İngiltere’de yaşayan Kıbrıslı Türkler ambargolara karşı protesto düzenleyecek
İngiltere’de faaliyet gösteren insan hakları grubu Embargoed! ve Britanya Kıbrıs Türk Derneği (BTCA), Kıbrıslı Türklere ambargoları başlatan BM kararının kabul edilişinin 60’ıncı yıl dönümü olan 4 Mart Pazartesi saat 12.00'de Londra’da İngiltere Parlamentosu önünde eylem yapacak.

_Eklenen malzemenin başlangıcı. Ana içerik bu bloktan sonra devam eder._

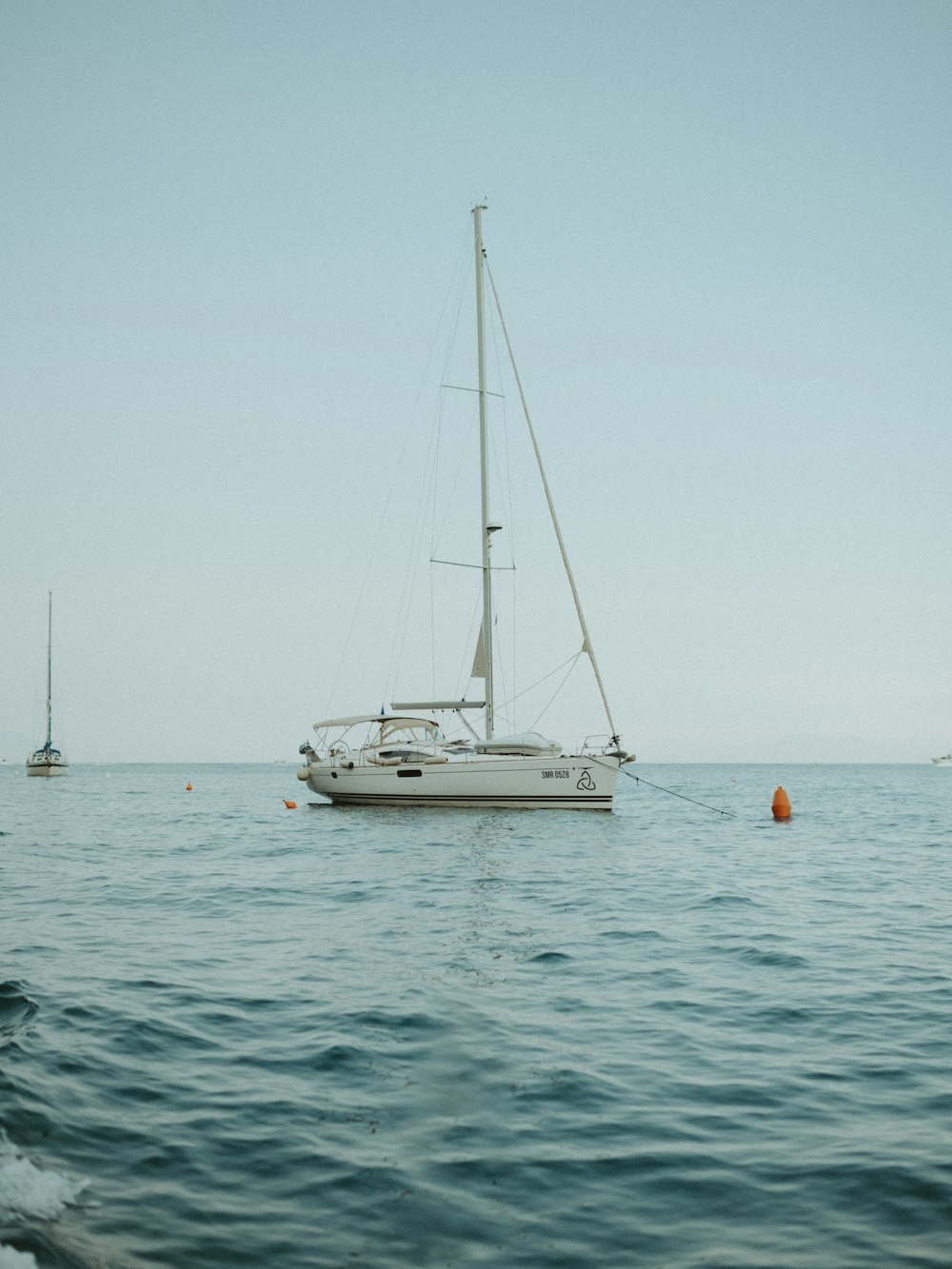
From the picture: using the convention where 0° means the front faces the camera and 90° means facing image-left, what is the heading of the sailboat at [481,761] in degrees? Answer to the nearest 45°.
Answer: approximately 315°
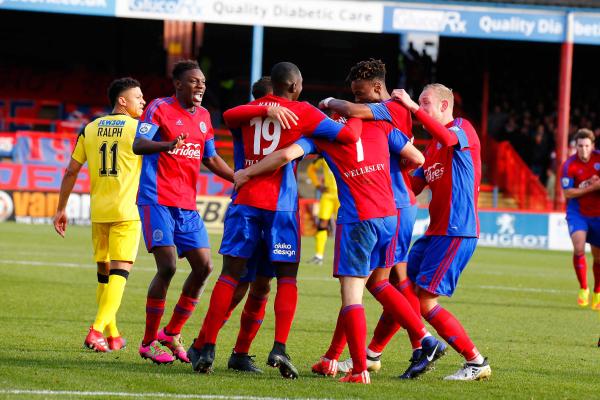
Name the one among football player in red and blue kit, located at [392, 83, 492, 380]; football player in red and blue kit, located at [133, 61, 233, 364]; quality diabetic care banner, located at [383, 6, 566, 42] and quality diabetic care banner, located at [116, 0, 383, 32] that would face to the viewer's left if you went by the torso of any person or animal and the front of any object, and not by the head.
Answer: football player in red and blue kit, located at [392, 83, 492, 380]

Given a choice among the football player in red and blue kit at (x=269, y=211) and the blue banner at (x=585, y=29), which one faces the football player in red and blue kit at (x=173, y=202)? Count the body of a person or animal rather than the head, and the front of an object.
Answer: the blue banner

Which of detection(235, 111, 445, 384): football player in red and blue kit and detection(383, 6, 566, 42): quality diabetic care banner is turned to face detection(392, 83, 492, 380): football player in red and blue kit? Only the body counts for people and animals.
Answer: the quality diabetic care banner

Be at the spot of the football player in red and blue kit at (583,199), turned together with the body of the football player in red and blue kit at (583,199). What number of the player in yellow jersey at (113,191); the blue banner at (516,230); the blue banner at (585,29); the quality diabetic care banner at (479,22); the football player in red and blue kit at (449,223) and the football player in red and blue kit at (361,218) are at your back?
3

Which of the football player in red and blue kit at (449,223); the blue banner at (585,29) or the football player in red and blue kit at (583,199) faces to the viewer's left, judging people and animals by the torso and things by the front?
the football player in red and blue kit at (449,223)

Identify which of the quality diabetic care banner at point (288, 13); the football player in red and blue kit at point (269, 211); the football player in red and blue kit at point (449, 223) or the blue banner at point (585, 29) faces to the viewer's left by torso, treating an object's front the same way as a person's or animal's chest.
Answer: the football player in red and blue kit at point (449, 223)

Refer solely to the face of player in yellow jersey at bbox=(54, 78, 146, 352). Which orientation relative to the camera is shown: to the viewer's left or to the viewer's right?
to the viewer's right

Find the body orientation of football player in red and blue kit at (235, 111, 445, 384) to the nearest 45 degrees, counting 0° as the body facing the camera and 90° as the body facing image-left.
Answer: approximately 135°
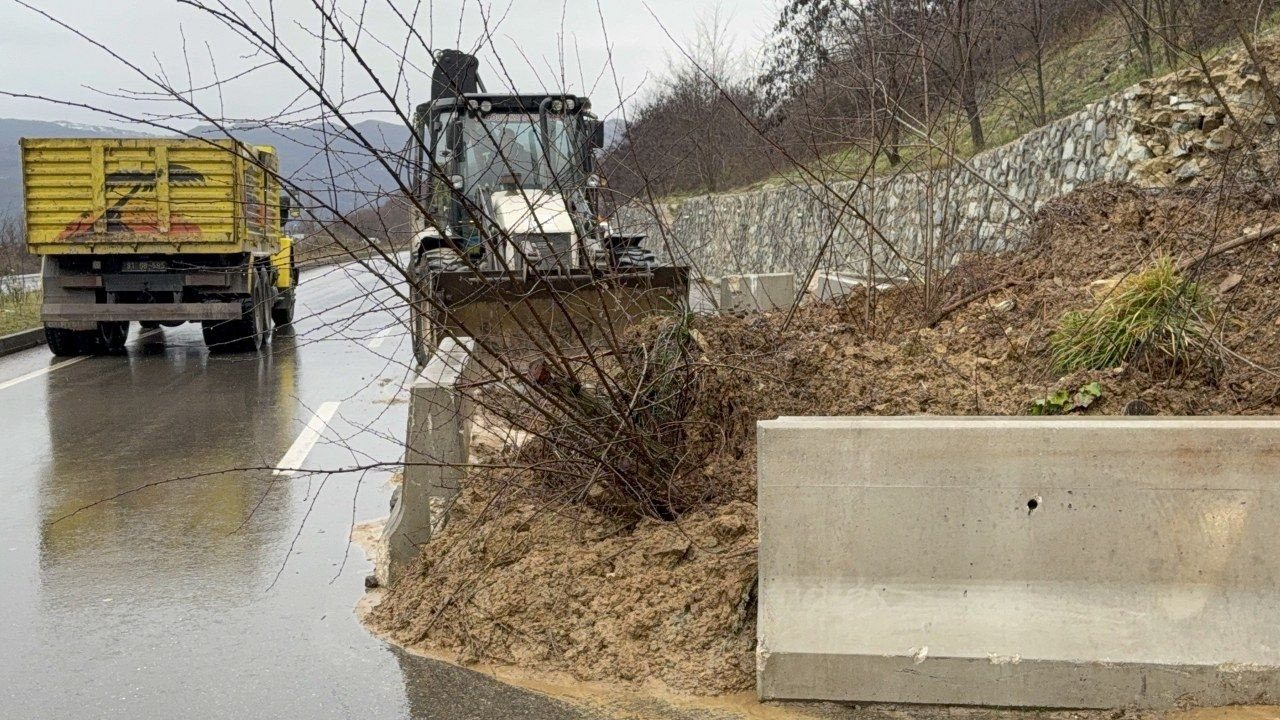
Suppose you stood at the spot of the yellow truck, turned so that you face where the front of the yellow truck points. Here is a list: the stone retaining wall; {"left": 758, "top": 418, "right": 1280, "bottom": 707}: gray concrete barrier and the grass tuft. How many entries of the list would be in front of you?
0

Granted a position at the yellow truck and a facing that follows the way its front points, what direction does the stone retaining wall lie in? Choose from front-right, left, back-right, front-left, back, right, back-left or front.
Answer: back-right

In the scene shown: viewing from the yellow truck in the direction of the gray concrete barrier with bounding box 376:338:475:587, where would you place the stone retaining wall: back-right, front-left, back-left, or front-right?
front-left

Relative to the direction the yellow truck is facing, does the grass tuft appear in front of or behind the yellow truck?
behind

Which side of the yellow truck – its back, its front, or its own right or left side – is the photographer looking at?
back

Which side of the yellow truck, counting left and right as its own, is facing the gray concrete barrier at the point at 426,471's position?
back

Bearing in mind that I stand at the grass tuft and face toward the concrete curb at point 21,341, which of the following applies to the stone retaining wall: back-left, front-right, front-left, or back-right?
front-right

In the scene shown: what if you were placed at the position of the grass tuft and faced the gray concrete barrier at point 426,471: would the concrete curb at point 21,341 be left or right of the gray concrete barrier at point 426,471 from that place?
right

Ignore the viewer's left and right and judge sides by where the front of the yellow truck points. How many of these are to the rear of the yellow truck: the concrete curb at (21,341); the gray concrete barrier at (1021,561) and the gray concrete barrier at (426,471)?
2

İngiltere’de faaliyet gösteren insan hakları grubu Embargoed! ve Britanya Kıbrıs Türk Derneği (BTCA), Kıbrıslı Türklere ambargoları başlatan BM kararının kabul edilişinin 60’ıncı yıl dönümü olan 4 Mart Pazartesi saat 12.00'de Londra’da İngiltere Parlamentosu önünde eylem yapacak.
Embargoed! ve BTCA tarafından yapılan ortak açıklamada, “4 Mart 2024, Kıbrıs Türk halkını 60 yıl sürecek ambargolara mahkûm eden ve İngilizler tarafından kaleme alınan 186 sayılı BM kararının kabul edilişinin 60. yıl dönümüdür” denilerek, 4 Mart Pazartesi düzenleyecekleri eylemde "Kıbrıs Türk halkının insanlık dışı bir şekilde tecrit edilmesine son verilmesi” çağrısında bulunacakları belirtildi.
Açıklamada ayrıca, iki grubun, ortak eylemde, “186 sayılı BM kararı konusunu İngiliz parlamenterlerin ve milletvekillerinin dikkatine sunmayı amaçlarken, Birleşik Krallık hükümetini 186 sayılı BM kararının iptal edilmesine yardımcı olmaya ve Kıbrıs Türk halkının 60 yıllık eşitsizliğini ve uluslararası izolasyonunu sona erdirmeye çağıracağı” da kaydedildi.
Embargoed! ve BTCA’in ortak açıklamasında şu ifadelere yer verildi:
“BM'nin 186 sayılı kararı öncelikle, Aralık 1963 ve Ocak 1964'te yüzlerce kişinin ölümüne ve her dört Kıbrıslı Türk'ten birinin yerinden edilmesine neden olan Kıbrıs Rum darbesi ve katliamlarının ardından Kıbrıslı Türkleri daha şiddetli saldırılardan korumak amacıyla kabul edilmiştir. Ancak BM'nin birkaç ay sonra Kıbrıs'a müdahalesi, istemeden de olsa Kıbrıslı Türklerin anayasal haklarının, siyasi haklarının ve insan haklarının ellerinden alınmasına yol açtı. Kıbrıslı Türklerin yaşamlarının her yönü BM'nin 186 sayılı kararı ile haksız bir şekilde etkilenmiş ve Kıbrıslı Türklerin nesilden nesile Kıbrıslı Rum komşularına kıyasla ikinci sınıf bir yaşam sürmeye mahkûm edilmesine neden olmuştur.”